Diversity was a given – my Caucasian, Indian and Latino friends celebrated the Lunar New Year and Autumn Moon festivals alongside me, while I celebrated Diwali, St Patrick’s Day and their children’s quinceañeras.
In Hong Kong, my colleagues included Britons, Australians, Filipinos, Indians, Singaporeans, South Africans, and people from many other countries. In coexisting, we learned about each others’ cultures and backgrounds. There were certainly cultural and linguistics barriers, but I was privileged enough to be exposed to such a diversity of cultures and thought.
I use the word “privilege” on purpose; it wasn’t until the aftermath of last year’s US presidential election that it hit me that, in living in these big metropolises, I had lost sight of the rest of the country, and the reality that I was not part of the majority but rather the minority.
Under this new administration, discrimination, and at times racism, seems to have reared its ugly head in everyday life. I noticed the shift in the election year, when Donald Trump and Hillary Clinton’s campaigns started to be ramped up.
Maybe I had been a bit slow in noticing, since I had always lived on one US coast or the other. I hesitate to say I had been living in a bubble, but the bottom line is that it was a bubble. My friends in big cities called the states in-between “flyover states,” a way of saying these states were second-tier.
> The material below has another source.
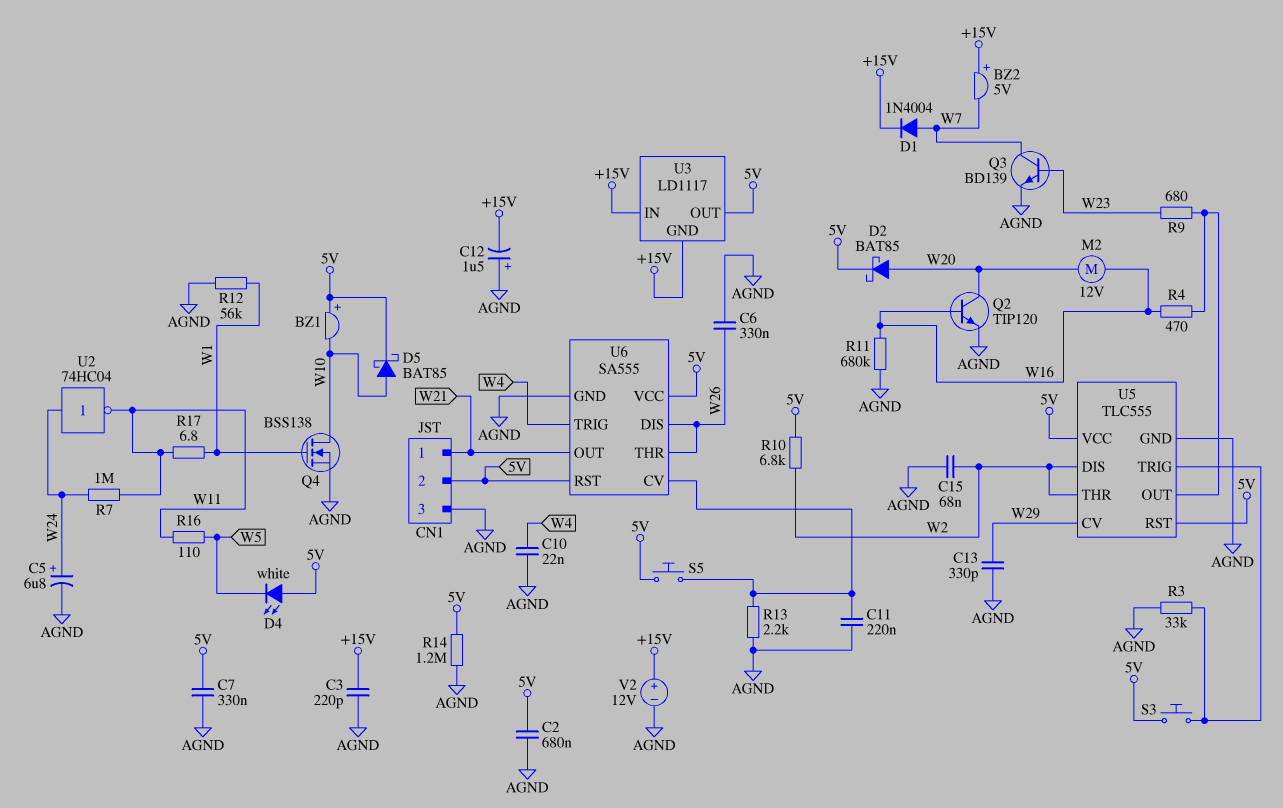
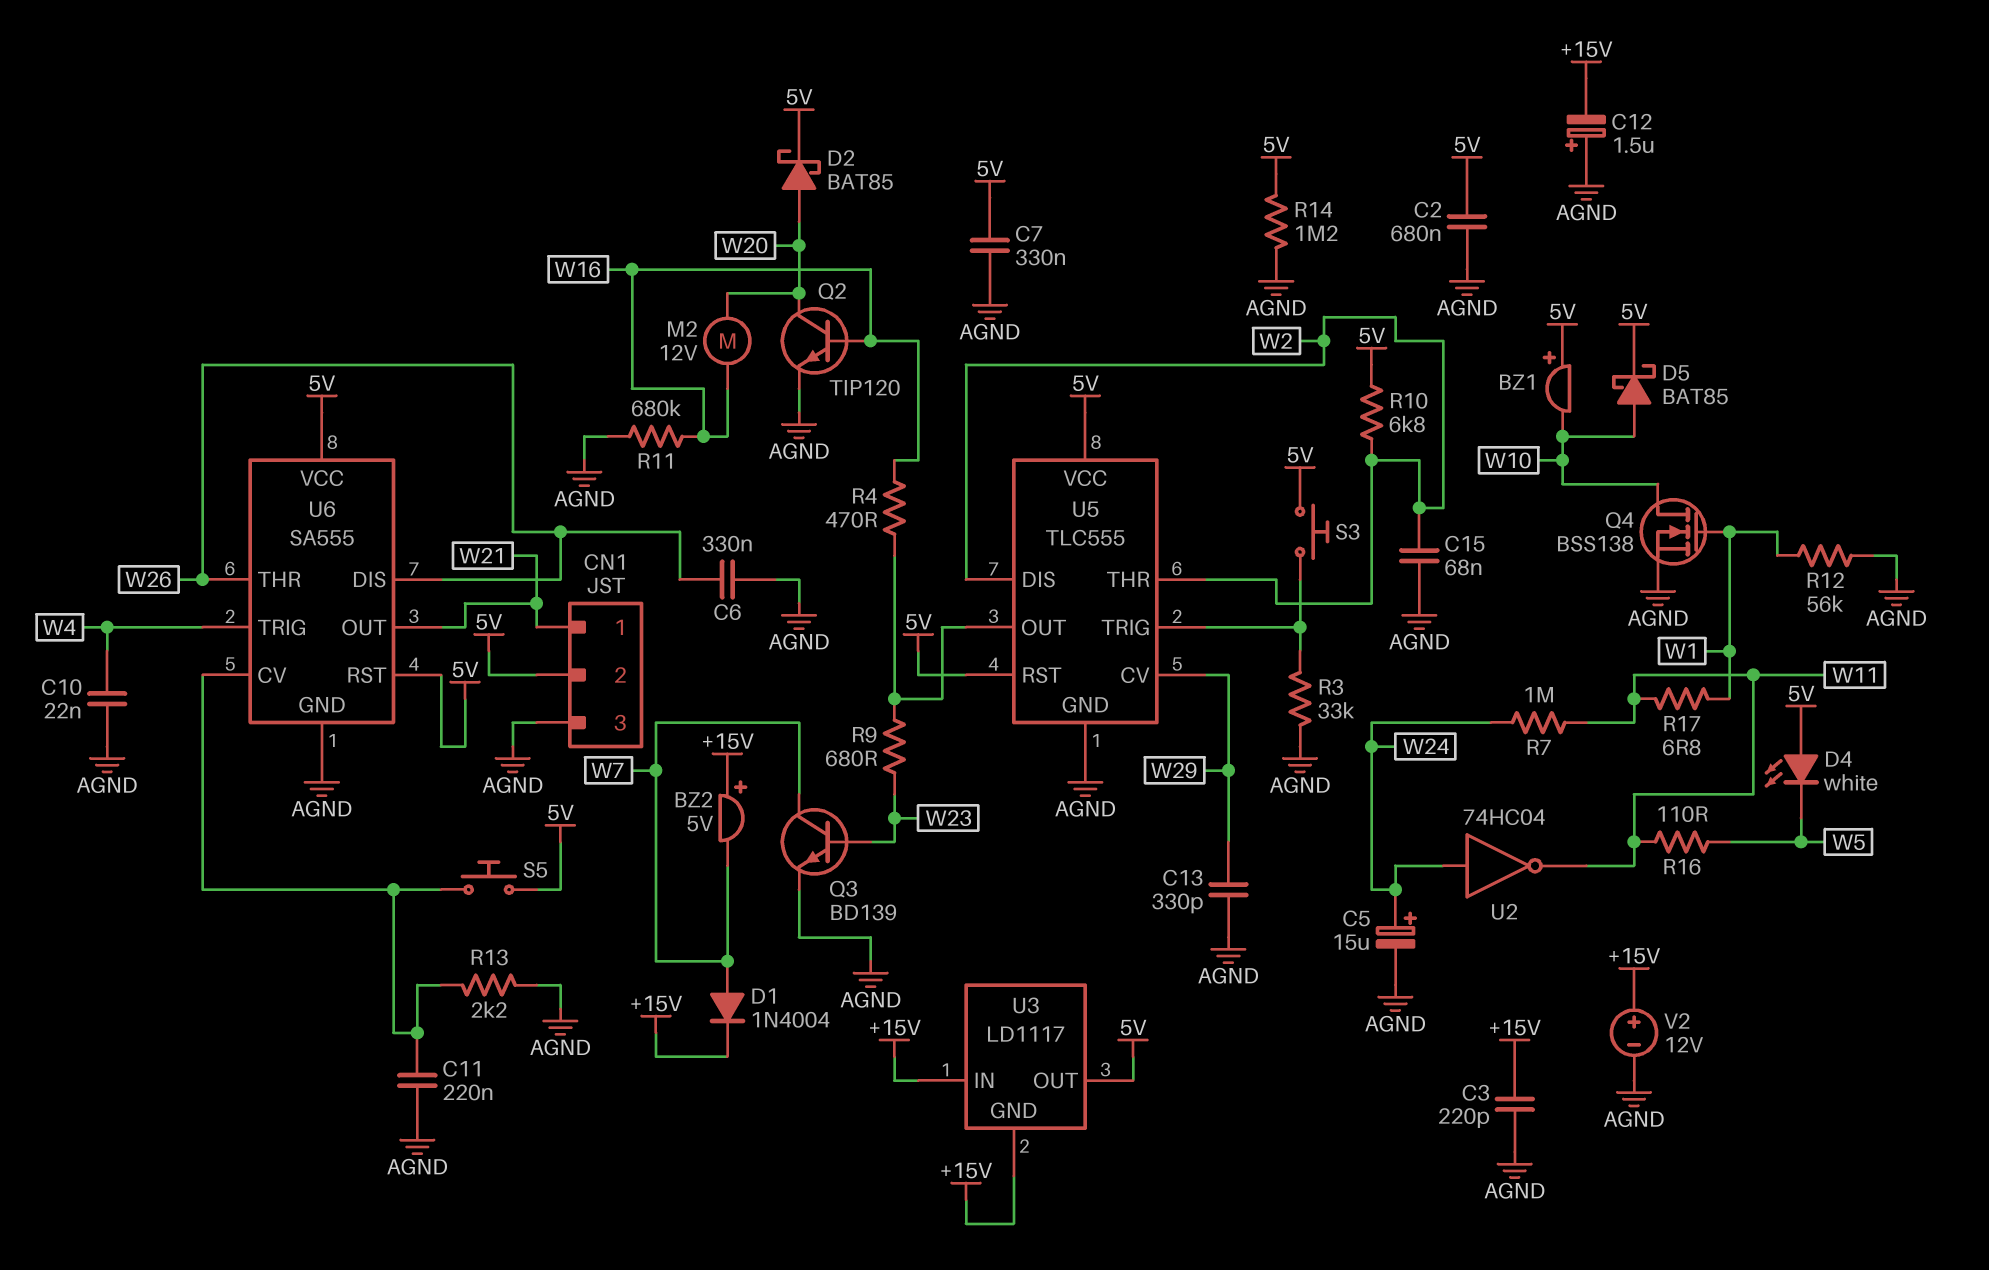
C5: 6.8uF (plus W24, minus AGND) -> 15uF (plus W24, minus AGND)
Many of us had never visited states such as Kansas, Arkansas, Missouri and Mississippi, and if pushed would admit that we had little desire to. And yet, the results of the election clearly showed that the majority of people in the “flyover states” were Trump supporters, and in many cases conservative in thinking.
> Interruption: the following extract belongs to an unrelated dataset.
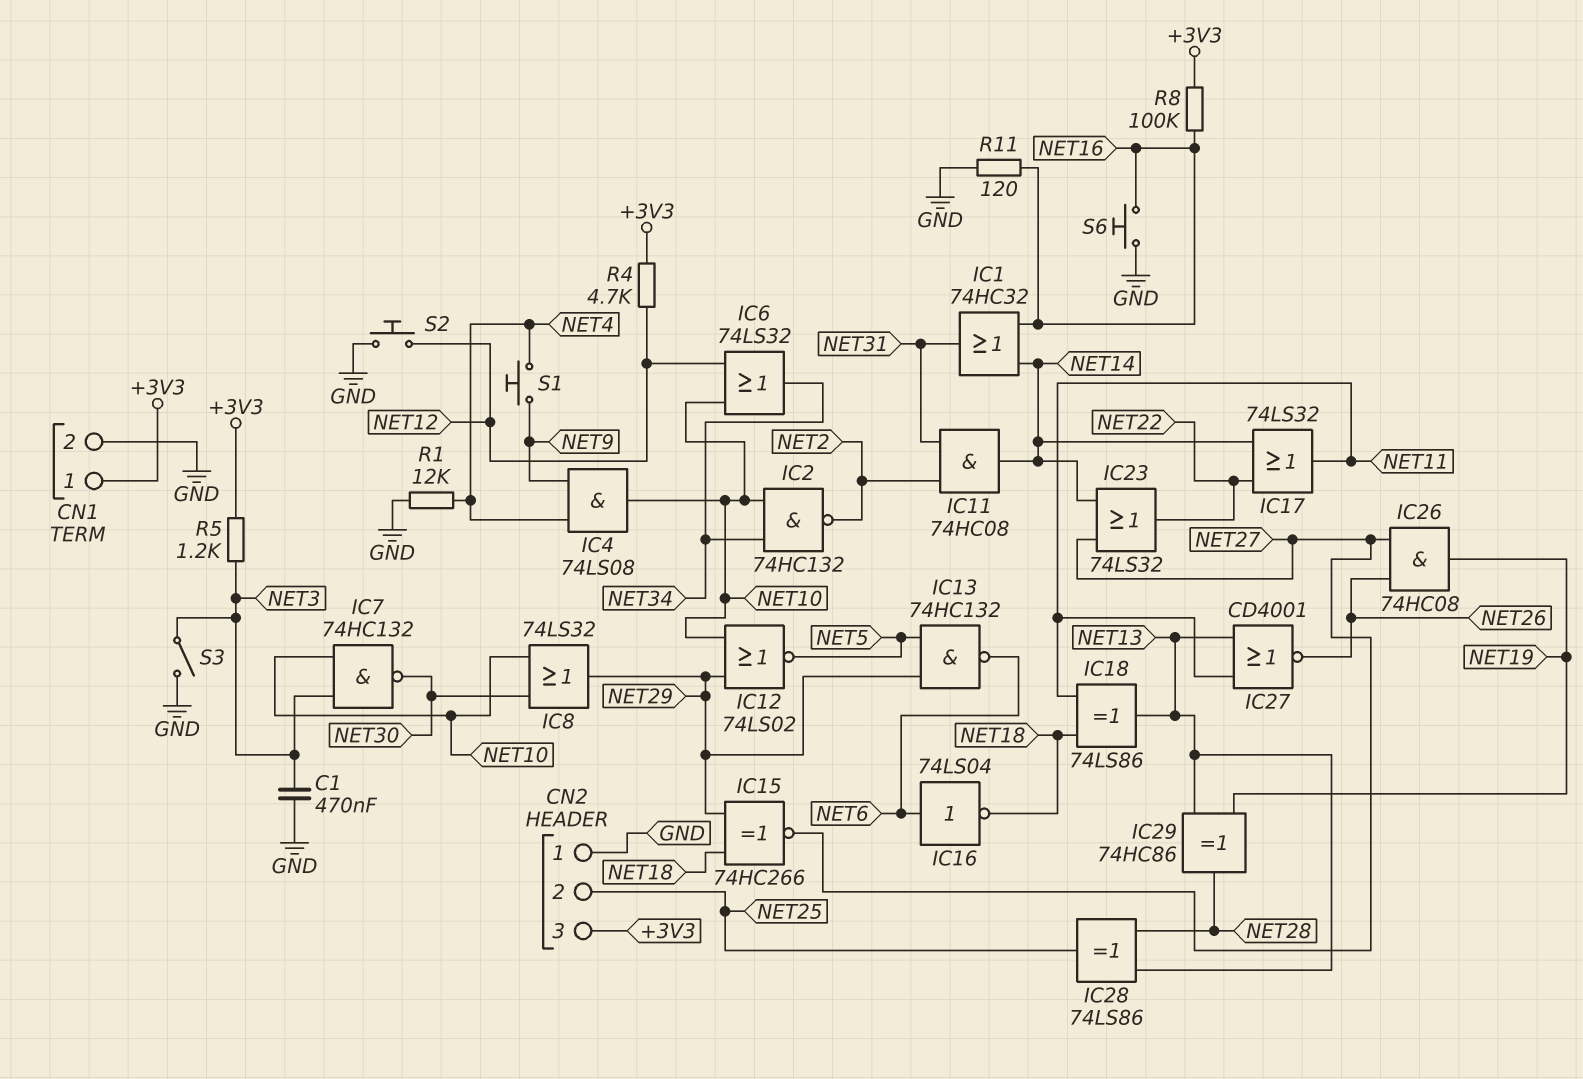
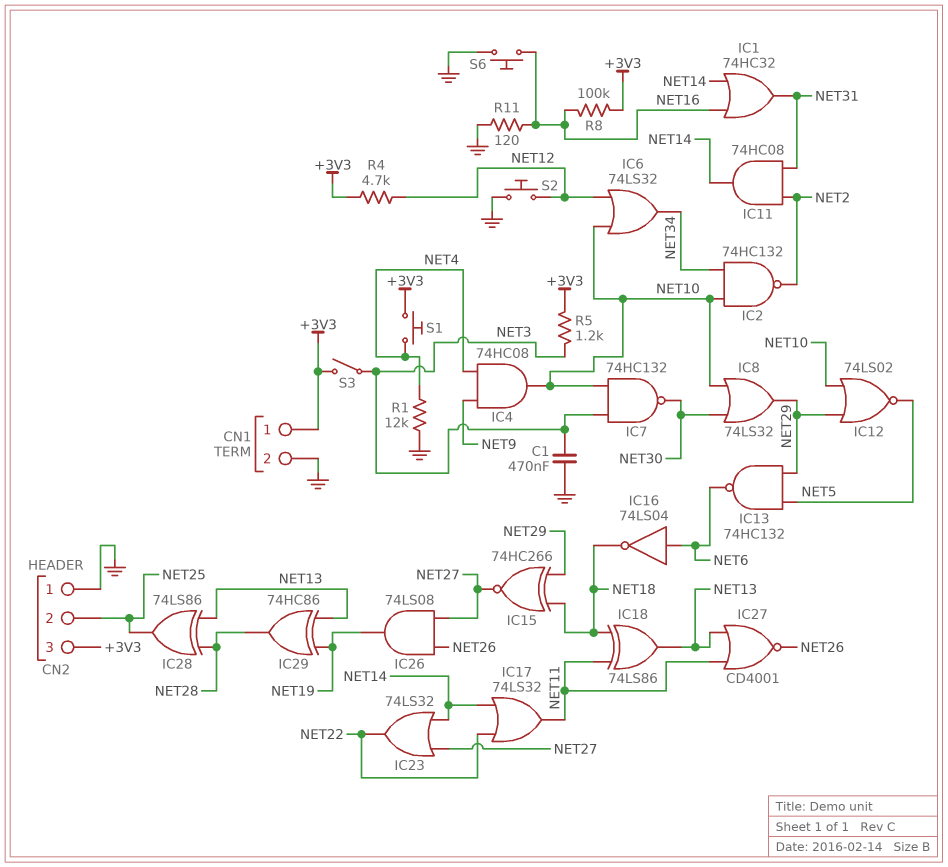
IC4: AND 74LS08 (in NET4, in NET9, out NET10) -> AND 74HC08 (in NET4, in NET9, out NET10)
IC26: AND 74HC08 (in NET26, in NET27, out NET19) -> AND 74LS08 (in NET26, in NET27, out NET19)
S1: button (NET4, NET9) -> button (+3V3, NET4)
S3: switch (GND, NET3) -> switch (+3V3, NET3)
So imagine my surprise when I moved to Fresno in 2015. As the fourth largest city in California, sandwiched between San Francisco and Los Angeles, Fresno is working-class and known for its three-digit summers and, as I fast discovered, conservative outlooks.
Imagine my shock when, over drinks, a friend turned to me and asked me to vote for Trump. “Why?” I asked. “It’s obvious and just look at what Obama did or didn’t do, let’s start with the health care fiasco,” she said.
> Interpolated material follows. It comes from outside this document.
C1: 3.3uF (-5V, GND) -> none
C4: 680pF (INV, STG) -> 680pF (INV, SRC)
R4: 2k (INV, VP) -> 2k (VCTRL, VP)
I was taken aback. Until that point, my friends had been mostly Democrats, supporters of Barack Obama and Clinton, and several were advocates for women’s rights, same-sex marriage and a comprehensive immigration policy.
Well, maybe we could have a lively discussion, or even debate. But no such luck. “You are going to vote for him, right?” my friend repeatedly asked.
When I moved to Salinas last year, about two hours south of San Francisco, the conversations often had a similar ring.
Why should I have been shocked when a winery owner rolled his eyes at me and said, “Of course”, when I asked if he agreed with Trump’s plan to build a US-Mexico border wall. “Best idea ever,” he said. And then the unimaginable happened. “The Chinese know a lot about walls too,” he said, nodding at me.
None of this should have surprised me since it was all happening in the aftermath of the new Trump administration. There were shifts, however slight, in the kinds of stories I was writing about, in the tone of the conversations, and it seemed to trickle down to everyday life as well. Maybe there was a segment of the public who felt they now had the licence to expose their raw feelings and viewpoints, whereas they were hemmed in before.
This new chapter brought changes. I was driven out by my landlady and her husband for no reason, even though I paid my rent on time and rarely came home and used the kitchen or bathroom. They started leaving notes accusing me of leaving a drop of water by the sink, and for a week turned on the jacuzzi right outside my room even though it disturbed my sleep. By contrast, they were sweet to the other two tenants, who were white.
“I think they are racist,” one of my colleagues commented. My father concurred: “These days there are some segments of the population who don’t treat Chinese very nicely.”
It’s hard to attribute how much of the shift is due to President Trump, or what the true impact is of his executive orders on immigration, the impending border wall, and the finger pointing and accusatory tone that he uses when talking about Chinese workers stealing jobs from Americans.
It isn’t just the Chinese. I live in a city that is predominantly Latino-Hispanic, many of them migrant workers who work in the fields.
On a similar line, I was infuriated when a 40-something white man, jobless and able-bodied, said he refused to work in the fields. “It would be too taxing on my body,” he said. Does he think the Mexicans enjoy the back-breaking labour of picking lettuce in the fields, with often 10 hours under the sun?
And then there was the viral story of David Dao, the physician who was dragged out of a United Airlines plane by security officers after he refused to give up his seat on an overbooked flight. It matters that he was Asian. Would the same have occurred if the passenger were a tall and strapping white man? Somehow it seems unimaginable.
These snippets and stories tend to create an aura that is disturbing and at times dizzying. Ultimately there is nothing surprising about racism and discrimination, but it is sad when we’ve taken three steps forward but could potentially be moving backwards.